Re: [PATCH 13/14] block: Allow REQ_FUA|REQ_READ

"Martin K. Petersen" <martin.petersen@xxxxxxxxxx> · Mon, 17 Mar 2025 13:57:53 -0400

Kent,

>> At least for SCSI, given how FUA is usually implemented, I consider
>> it quite unlikely that two read operations back to back would somehow
>> cause different data to be transferred. Regardless of which flags you
>> use.
>
> Based on what, exactly?

Based on the fact that many devices will either blindly flush on FUA or
they'll do the equivalent of a media verify operation. In neither case
will you get different data returned. The emphasis for FUA is on media
durability, not caching.

In most implementations the cache isn't an optional memory buffer thingy
that can be sidestepped. It is the only access mechanism that exists
between the media and the host interface. Working memory if you will. So
bypassing the device cache is not really a good way to think about it.

The purpose of FUA is to ensure durability for future reads, it is a
media management flag. As such, any effect FUA may have on the device
cache is incidental.

For SCSI there is a different flag to specify caching behavior. That
flag is orthogonal to FUA and did not get carried over to NVMe.

> We _know_ devices are not perfect, and your claim that "it's quite
> unlikely that two reads back to back would return different data"
> amounts to claiming that there are no bugs in a good chunk of the IO
> path and all that is implemented perfectly.

I'm not saying that devices are perfect or that the standards make
sense. I'm just saying that your desired behavior does not match the
reality of how a large number of these devices are actually implemented.

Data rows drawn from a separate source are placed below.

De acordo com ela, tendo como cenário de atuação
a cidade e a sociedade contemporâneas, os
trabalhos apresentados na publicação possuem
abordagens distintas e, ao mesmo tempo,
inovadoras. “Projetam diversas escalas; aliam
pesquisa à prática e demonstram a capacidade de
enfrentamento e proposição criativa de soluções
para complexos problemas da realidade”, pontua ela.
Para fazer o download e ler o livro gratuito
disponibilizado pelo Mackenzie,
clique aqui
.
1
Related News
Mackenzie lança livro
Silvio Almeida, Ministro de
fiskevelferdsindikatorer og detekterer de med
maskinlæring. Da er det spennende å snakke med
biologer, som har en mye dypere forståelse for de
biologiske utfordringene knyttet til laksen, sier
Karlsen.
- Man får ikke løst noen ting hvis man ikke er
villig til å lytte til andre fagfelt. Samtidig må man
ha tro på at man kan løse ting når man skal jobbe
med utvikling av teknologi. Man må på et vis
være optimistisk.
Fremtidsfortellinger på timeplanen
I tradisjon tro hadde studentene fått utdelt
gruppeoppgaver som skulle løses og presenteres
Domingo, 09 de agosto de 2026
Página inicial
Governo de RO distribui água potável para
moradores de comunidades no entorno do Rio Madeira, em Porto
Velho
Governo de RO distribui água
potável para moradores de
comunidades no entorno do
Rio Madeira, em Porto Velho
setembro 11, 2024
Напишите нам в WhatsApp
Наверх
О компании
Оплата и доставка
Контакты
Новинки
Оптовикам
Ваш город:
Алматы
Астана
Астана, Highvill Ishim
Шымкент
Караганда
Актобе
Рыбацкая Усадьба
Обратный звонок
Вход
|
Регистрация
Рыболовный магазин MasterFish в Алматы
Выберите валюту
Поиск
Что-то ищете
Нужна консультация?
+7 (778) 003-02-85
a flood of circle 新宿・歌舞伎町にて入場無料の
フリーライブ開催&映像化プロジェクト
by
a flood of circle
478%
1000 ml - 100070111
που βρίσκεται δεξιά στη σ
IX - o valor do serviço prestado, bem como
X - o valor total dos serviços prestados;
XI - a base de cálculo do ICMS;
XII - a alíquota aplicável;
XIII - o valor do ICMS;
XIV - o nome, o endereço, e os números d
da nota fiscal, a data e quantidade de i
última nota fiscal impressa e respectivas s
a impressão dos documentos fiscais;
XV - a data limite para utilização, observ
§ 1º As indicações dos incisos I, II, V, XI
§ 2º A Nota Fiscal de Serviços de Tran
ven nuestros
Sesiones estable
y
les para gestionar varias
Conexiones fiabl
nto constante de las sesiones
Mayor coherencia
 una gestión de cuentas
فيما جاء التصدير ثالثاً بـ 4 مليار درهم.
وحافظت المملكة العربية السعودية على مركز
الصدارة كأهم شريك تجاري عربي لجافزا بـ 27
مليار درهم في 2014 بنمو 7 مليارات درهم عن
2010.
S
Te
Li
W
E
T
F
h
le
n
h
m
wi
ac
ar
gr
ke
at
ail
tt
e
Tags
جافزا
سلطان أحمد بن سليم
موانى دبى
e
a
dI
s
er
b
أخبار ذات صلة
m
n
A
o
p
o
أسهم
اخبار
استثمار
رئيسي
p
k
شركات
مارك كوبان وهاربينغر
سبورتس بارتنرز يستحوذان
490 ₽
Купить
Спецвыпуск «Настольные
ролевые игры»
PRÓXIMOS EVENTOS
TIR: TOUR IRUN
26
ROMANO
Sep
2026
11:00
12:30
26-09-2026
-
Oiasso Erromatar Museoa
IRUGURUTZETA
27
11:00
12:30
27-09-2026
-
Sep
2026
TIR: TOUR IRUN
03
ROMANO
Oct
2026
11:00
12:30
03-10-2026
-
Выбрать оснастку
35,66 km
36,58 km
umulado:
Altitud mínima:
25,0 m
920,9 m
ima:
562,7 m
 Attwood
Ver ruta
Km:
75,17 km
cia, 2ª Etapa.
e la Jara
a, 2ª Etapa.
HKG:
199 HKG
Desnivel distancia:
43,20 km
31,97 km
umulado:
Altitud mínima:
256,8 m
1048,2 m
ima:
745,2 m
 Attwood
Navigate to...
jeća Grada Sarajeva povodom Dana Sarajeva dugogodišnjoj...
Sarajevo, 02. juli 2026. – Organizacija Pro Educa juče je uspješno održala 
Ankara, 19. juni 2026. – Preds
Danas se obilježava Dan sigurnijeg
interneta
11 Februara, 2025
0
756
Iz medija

The specs are largely written by device vendors and therefore
deliberately ambiguous. Many of the explicit cache management bits and
bobs have been removed from SCSI or are defined as hints because device
vendors don't want the OS to interfere with how they manage resources,
including caching. I get what your objective is. I just don't think FUA
offers sufficient guarantees in that department.

Also, given the amount of hardware checking done at the device level, my
experience tells me that you are way more likely to have undetected
corruption problems on the host side than inside the storage device. In
general storage devices implement very extensive checking on both
control and data paths. And they will return an error if there is a
mismatch (as opposed to returning random data).

-- 
Martin K. Petersen	Oracle Linux Engineering